BEGIN MATERIAL FOR THE TASK

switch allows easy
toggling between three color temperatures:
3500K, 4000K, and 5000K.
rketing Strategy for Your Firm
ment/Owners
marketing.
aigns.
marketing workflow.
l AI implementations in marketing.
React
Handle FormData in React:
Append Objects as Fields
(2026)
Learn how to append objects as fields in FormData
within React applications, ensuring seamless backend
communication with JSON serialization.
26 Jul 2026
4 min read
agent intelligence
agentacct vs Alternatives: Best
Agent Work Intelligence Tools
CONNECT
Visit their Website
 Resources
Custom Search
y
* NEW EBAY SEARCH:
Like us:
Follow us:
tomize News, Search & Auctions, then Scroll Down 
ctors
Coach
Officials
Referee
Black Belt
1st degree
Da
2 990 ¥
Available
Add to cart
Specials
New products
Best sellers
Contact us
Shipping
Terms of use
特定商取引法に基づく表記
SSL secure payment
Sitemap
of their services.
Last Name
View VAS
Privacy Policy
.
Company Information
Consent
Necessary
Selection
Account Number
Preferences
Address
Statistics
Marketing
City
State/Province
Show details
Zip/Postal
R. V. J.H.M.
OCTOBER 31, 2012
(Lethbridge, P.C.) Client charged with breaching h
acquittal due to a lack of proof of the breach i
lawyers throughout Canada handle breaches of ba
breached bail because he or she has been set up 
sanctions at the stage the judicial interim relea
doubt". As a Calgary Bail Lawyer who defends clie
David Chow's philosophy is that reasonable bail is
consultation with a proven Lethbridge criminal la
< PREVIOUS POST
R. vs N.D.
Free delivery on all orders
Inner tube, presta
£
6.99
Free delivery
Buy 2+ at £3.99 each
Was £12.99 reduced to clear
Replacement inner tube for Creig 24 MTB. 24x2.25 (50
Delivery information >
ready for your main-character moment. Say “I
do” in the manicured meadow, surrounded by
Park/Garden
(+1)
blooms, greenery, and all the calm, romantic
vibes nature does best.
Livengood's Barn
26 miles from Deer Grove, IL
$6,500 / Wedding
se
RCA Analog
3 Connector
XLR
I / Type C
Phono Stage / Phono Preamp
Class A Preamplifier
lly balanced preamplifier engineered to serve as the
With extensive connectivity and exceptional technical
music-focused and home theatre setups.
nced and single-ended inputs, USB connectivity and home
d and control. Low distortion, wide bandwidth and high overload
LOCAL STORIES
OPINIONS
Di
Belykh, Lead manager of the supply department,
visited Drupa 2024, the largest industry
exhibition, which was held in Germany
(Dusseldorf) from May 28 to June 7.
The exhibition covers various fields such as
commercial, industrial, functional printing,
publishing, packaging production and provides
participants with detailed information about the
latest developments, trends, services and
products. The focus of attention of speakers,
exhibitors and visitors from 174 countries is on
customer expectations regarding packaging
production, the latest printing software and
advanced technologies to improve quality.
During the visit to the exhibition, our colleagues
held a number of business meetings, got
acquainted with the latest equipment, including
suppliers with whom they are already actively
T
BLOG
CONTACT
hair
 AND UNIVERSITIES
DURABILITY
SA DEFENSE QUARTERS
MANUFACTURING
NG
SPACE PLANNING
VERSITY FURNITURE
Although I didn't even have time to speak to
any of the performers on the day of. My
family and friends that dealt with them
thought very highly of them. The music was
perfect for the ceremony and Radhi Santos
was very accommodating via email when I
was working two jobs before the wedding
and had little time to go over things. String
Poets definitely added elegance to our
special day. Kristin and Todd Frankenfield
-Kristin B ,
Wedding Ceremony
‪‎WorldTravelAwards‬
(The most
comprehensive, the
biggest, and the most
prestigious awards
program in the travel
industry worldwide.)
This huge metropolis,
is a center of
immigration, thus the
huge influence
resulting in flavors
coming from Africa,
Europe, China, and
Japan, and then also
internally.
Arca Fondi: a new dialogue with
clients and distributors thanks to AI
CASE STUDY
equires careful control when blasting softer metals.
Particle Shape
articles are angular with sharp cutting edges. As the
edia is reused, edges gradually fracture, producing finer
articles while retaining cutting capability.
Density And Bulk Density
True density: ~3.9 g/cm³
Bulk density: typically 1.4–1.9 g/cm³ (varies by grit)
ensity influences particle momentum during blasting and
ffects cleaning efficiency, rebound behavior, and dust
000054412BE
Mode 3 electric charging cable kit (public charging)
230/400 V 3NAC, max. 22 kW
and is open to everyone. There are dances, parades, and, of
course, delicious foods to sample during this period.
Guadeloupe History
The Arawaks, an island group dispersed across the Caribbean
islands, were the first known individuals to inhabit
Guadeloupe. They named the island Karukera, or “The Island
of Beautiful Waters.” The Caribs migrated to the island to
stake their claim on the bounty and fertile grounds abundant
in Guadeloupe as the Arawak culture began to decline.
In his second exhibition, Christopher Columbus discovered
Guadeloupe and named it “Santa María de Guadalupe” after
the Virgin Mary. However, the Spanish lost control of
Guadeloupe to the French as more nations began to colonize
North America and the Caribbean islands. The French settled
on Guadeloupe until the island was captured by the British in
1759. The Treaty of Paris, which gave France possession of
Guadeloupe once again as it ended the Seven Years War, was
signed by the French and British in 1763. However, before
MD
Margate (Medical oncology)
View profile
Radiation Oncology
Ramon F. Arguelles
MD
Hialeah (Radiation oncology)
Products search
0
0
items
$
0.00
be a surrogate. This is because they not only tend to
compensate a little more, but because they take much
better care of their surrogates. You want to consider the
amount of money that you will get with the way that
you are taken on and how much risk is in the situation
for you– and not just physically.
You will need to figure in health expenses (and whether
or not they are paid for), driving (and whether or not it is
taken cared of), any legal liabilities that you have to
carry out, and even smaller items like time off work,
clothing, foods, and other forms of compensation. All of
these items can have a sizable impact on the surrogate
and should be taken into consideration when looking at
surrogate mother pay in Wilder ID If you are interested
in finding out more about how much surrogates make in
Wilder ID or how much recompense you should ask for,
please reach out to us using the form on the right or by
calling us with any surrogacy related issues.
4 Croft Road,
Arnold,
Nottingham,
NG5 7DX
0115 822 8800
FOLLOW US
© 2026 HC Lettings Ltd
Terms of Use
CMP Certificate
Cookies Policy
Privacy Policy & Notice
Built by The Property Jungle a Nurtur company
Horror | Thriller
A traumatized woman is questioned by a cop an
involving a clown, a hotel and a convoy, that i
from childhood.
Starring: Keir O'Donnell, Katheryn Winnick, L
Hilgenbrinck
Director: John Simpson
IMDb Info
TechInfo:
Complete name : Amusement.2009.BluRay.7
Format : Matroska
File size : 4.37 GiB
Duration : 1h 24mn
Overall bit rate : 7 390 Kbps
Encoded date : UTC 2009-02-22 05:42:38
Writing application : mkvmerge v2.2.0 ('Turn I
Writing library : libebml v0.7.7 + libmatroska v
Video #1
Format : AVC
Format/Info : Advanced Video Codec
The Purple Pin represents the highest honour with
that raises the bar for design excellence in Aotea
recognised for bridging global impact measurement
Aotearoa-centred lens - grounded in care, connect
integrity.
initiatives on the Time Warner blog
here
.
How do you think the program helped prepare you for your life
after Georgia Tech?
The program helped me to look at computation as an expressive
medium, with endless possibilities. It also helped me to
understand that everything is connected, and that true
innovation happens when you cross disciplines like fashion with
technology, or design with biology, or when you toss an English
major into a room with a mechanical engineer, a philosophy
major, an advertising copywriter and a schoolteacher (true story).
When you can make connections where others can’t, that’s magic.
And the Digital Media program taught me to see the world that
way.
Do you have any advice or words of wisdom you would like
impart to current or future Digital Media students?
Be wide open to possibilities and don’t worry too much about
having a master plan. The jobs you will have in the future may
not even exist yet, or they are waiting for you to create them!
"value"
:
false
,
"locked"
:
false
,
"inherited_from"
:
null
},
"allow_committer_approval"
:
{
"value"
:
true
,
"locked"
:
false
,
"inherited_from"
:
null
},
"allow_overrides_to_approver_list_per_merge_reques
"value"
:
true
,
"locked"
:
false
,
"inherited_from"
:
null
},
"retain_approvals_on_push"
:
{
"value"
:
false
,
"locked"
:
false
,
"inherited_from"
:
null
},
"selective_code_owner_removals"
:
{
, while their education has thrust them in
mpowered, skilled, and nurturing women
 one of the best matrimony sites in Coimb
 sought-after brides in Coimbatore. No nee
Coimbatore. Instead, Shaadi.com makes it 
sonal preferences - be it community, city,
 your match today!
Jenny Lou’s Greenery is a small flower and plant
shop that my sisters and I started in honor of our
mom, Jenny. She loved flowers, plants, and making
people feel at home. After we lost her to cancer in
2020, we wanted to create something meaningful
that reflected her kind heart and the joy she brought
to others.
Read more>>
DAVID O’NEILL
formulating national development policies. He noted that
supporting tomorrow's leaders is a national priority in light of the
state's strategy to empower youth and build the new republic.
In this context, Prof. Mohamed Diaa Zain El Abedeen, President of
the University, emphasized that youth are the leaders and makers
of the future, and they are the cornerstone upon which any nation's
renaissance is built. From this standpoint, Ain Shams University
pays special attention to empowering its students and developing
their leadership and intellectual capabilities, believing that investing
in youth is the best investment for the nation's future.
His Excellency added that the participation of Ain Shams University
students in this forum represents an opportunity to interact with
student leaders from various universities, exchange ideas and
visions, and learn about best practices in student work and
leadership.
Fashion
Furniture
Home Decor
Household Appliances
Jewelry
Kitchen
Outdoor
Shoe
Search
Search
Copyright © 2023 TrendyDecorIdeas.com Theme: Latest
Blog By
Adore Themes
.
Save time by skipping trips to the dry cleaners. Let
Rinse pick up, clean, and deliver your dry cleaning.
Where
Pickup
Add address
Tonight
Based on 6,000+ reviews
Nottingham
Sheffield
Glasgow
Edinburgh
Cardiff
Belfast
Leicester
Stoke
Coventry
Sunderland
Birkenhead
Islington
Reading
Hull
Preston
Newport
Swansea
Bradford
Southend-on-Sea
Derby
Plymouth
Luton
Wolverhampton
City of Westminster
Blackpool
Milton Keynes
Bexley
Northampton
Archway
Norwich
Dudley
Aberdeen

END MATERIAL FOR THE TASK

HOW TO COMPLETE THIS TASK: Above are the entries. Copy exactly the part that opens with the line containing "Read more>>" and closes with the line containing "the University, emphasized", and no more.

SOLUTION FOR THIS EXERCISE:
Read more>>
DAVID O’NEILL
formulating national development policies. He noted that
supporting tomorrow's leaders is a national priority in light of the
state's strategy to empower youth and build the new republic.
In this context, Prof. Mohamed Diaa Zain El Abedeen, President of
the University, emphasized that youth are the leaders and makers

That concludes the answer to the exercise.